Gaspard Estrada
La cumbre “Escudo de las Américas”, organizada por el gobierno de Estados Unidos el 7 de marzo de 2026, representa un intento de Washington por redefinir su estrategia de seguridad en el hemisferio occidental en un contexto de creciente inestabilidad regional. Sin embargo, el encuentro generó desde el inicio una fuerte controversia política: varios países estratégicos de la región, entre ellos Brasil, México y Colombia, no fueron invitados, una decisión que reconfigura la lectura geopolítica de la iniciativa.
En términos oficiales, la cumbre buscaba articular una nueva arquitectura de cooperación hemisférica contra el crimen organizado transnacional, incluyendo mecanismos ampliados de intercambio de inteligencia, entrenamiento policial conjunto y desarrollo de capacidades tecnológicas para vigilancia marítima y fronteriza. Washington también planteó la posibilidad de desplegar unidades multinacionales para operaciones específicas contra narcotráfico, tráfico de armas y redes financieras ilícitas, fenómenos que se han expandido a escala continental.
Sin embargo, la exclusión de Brasil, México y Colombia alteró significativamente la percepción política del encuentro. Estos tres países no solo representan algunas de las mayores economías de América Latina, sino que también ocupan posiciones centrales en la arquitectura regional de seguridad y diplomacia. Brasil es el principal actor sudamericano en términos de capacidad militar y peso político; México es un socio estratégico clave para Estados Unidos en materia migratoria y de seguridad fronteriza; y Colombia ha sido durante décadas uno de los aliados más estrechos de Washington en cooperación antidrogas. La ausencia de estos países sugiere que la cumbre no fue concebida como un espacio de coordinación hemisférica amplio, sino como una coalición selectiva de gobiernos alineados con la estrategia de seguridad estadunidense. Este enfoque introduce una lógica de bloques dentro de América Latina, en lugar de fortalecer mecanismos regionales inclusivos. Desde la perspectiva de Washington, el objetivo podría ser construir un núcleo de cooperación operativa más rápido y políticamente homogéneo, evitando las negociaciones complejas que implicaría integrar a actores con agendas más autónomas. Sin embargo, esta decisión tiene costos políticos evidentes. Al excluir a potencias regionales, Estados Unidos corre el riesgo de debilitar la legitimidad del proyecto y reforzar percepciones de unilateralismo.

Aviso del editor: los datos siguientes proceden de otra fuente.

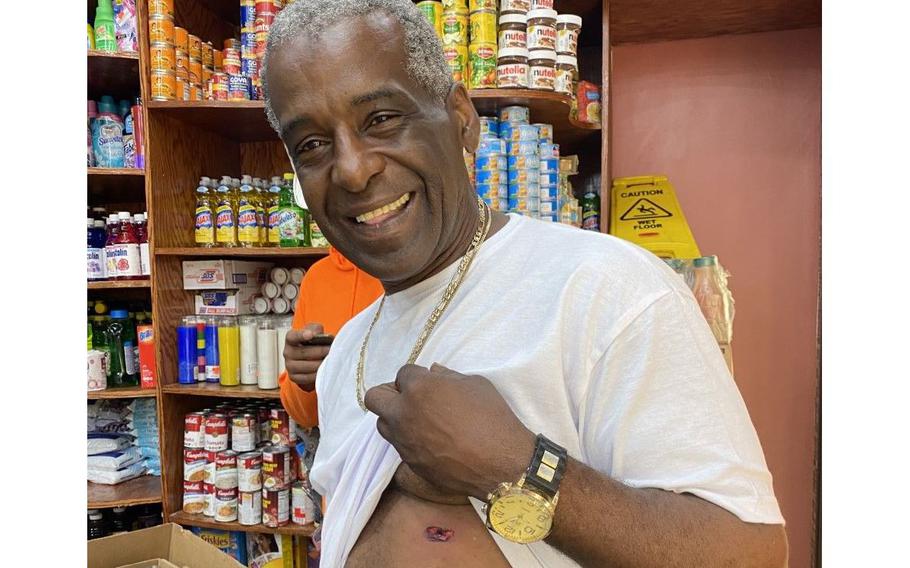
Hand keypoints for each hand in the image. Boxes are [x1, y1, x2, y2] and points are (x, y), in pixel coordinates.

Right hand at [283, 323, 330, 390]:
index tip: (311, 335)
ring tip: (331, 360)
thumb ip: (316, 329)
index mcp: (290, 338)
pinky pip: (308, 377)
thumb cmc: (311, 342)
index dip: (302, 335)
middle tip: (331, 350)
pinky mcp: (294, 377)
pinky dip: (318, 374)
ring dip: (321, 363)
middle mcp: (287, 352)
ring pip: (308, 366)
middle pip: (305, 352)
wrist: (308, 356)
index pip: (294, 336)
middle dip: (320, 351)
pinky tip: (326, 369)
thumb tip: (317, 334)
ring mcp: (289, 366)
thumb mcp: (314, 331)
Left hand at [364, 363, 535, 499]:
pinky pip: (399, 445)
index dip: (417, 376)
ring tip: (419, 420)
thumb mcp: (475, 385)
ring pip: (382, 423)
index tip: (430, 382)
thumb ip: (448, 376)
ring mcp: (404, 440)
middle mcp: (403, 414)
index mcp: (419, 388)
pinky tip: (431, 440)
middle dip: (390, 393)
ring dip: (396, 417)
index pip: (403, 373)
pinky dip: (408, 438)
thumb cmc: (492, 418)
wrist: (501, 464)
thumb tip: (433, 372)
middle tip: (411, 397)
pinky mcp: (410, 462)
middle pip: (375, 397)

La reacción en América Latina ha sido diversa. Algunos países que participaron activamente en la cumbre –especialmente aquellos enfrentados a crisis graves de seguridad– ven en el “Escudo de las Américas” una oportunidad para obtener recursos, capacitación y apoyo logístico frente a redes criminales que superan sus capacidades estatales. Para estos gobiernos, la cooperación con Washington responde a una necesidad pragmática. En contraste, varios analistas regionales interpretan la exclusión de Brasil, México y Colombia como un gesto político que refleja tensiones ideológicas y estratégicas. Estos países han defendido en distintos momentos una mayor autonomía regional y han mostrado cautela frente a esquemas de seguridad percibidos como demasiado dependientes de Estados Unidos. El impacto geopolítico de esta decisión podría ser significativo. La ausencia de Brasil y México, en particular, dificulta la posibilidad de construir un mecanismo hemisférico verdaderamente representativo. Además, abre espacio para que estos países impulsen iniciativas alternativas de cooperación regional, posiblemente en marcos multilaterales distintos. En el contexto global, la cumbre también puede interpretarse como parte de la estrategia estadunidense para reforzar su influencia en el hemisferio occidental, en un momento en que China ha ampliado su presencia económica y tecnológica en América Latina. La seguridad se convierte así en un instrumento de competencia geopolítica, donde Washington busca consolidar alianzas estratégicas cercanas.
En definitiva, el “Escudo de las Américas” revela tanto la urgencia de enfrentar el crimen organizado transnacional como las fracturas políticas dentro del continente. La exclusión de actores clave muestra que la seguridad hemisférica sigue siendo un terreno atravesado por rivalidades políticas y estratégicas. El éxito de la iniciativa dependerá no solo de su eficacia operativa, sino de su capacidad para construir confianza en una región históricamente sensible a las dinámicas de poder externo.
* Miembro de la unidad del Sur Global de la London School of Economics (LSE).